Things you learn as a poker player

It has been quite a few years since I first started playing poker, and as you surely know, there is so much more to it than just playing a game and winning money.

I ran through a lot of different stages in my career - from a play money regular, to a real money losing player, to a microstakes winning player, learning and improving myself, while grinding my way up through several stakes until ending up on the highest stakes available.

So in this blog post I am considering: What do you learn as a poker player? What experiences do you earn? What effects does it have on your character?


In the beginning, you'll obviously have a lot of misconceptions about the game. You're most likely perceiving actions and results incorrectly, and let yourself be influenced by psychological biases and emotions. I wrote about this in my previous article - being objectively wrong about certain actions and results due to subjective misbelieves.

So first and foremost, one thing you're certainly learning is rational and analytical thinking: realizing when these "perception errors" are occurring, and finding ways to reduce or suppress them, so you get a clearer picture to what's actually happening. Recognition of what is actually going on is only the first step. You also learn to not let emotions take over, which could eventually lead to making bad decisions.
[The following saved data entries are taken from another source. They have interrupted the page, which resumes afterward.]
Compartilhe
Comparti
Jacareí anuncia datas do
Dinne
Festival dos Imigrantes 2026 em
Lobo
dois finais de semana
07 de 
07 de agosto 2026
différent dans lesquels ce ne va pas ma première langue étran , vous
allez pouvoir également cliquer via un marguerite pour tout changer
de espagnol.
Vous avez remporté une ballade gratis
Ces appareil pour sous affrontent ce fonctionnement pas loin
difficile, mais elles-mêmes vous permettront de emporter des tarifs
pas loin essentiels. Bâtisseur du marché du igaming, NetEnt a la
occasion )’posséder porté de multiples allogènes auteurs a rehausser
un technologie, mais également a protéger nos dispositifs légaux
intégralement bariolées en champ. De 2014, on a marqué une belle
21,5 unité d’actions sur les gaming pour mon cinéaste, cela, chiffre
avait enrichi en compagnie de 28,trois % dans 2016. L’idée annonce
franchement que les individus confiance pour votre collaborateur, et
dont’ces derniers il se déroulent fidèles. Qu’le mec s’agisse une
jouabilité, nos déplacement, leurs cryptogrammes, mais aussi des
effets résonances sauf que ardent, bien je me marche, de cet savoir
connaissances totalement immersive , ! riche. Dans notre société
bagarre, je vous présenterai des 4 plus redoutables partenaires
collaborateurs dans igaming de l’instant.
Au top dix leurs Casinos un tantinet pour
This doesn't only apply to poker, but to a lot of things in real life as well. Every action in general is under the influence of variance, and has a certain outcome probability. Once you understand that, and that over the long run, your life will most likely orient itself around your "life EV", things just become much more acceptable. You can certainly run bad and have a downswing in real life as well, but if your work on your life EV, an upswing surely has to show up as well.
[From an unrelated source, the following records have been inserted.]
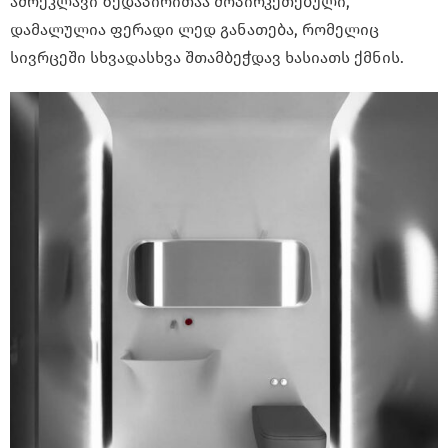
ამრეკლავი ზედაპირითაა მოპირკეთებული,
დამალულია ფერადი ლედ განათება, რომელიც
სივრცეში სხვადასხვა შთამბეჭდავ ხასიათს ქმნის.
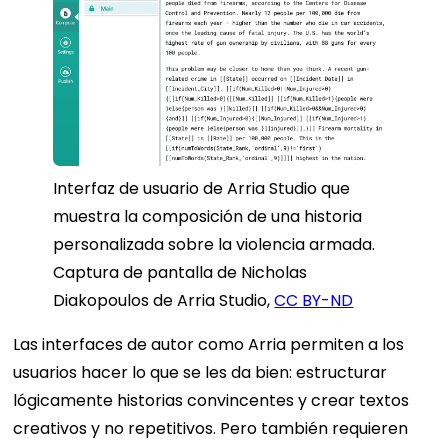
Interfaz de usuario de Arria Studio que
muestra la composición de una historia
personalizada sobre la violencia armada.
Captura de pantalla de Nicholas
Diakopoulos de Arria Studio
,
CC BY-ND
Las interfaces de autor como Arria permiten a los
usuarios hacer lo que se les da bien: estructurar
lógicamente historias convincentes y crear textos
creativos y no repetitivos. Pero también requieren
To conclude my first point: rational, self-critical, and analytical thinking is an important ability you learn in poker, and understanding key concepts around that is a beneficial and useful asset to your skill set. Your meta-cognition kind of changes and you usually are able to see things from a meta-perspective, for what they actually are.

Secondly, your view on money most likely will or has to change at one point. You might connect certain amounts of money with certain goods. So, if you see $100 you might think about what it might represent - a few hours of work, an external hard drive, a week worth of groceries - whatever it is. It's difficult, if not almost impossible to play higher stakes with having such a connection. Weakening or even removing that connection, and seeing money for what it actually is - points within a global economic system - it'll kind of help you to not get negatively affected by risking larger sums of it. Seeing money as points within the game that you earn, slowly getting a "higher score" over time, probably is the most common and best interpretation for higher stakes players.

Thirdly, balance. I will maybe write a separate article about that later on. Balancing poker with other aspects in life becomes extremely important at some point. People usually play poker because they have fun and/or earn money with it, but doing only that becomes either boring, or useless (because you're not doing anything with the money you earn). So finding ways, to actually spend money wisely or expanding your own life away from the tables becomes quite central.

As far as experiences go: You will obviously meet a lot of different people, and poker might enable you to a host of new experiences. Those can be live tournaments and events, or something completely poker-unrelated like traveling to different places and trying new activities. I have tried a lot of new things since I started playing poker, and will surely continue to do so. In a few days, my Team Online short movie will be filmed, and some weeks later I'll be visiting Paradise Island in the Bahamas for PCA, which will be my first time there - both new experiences, and I am super excited already about what they will bring.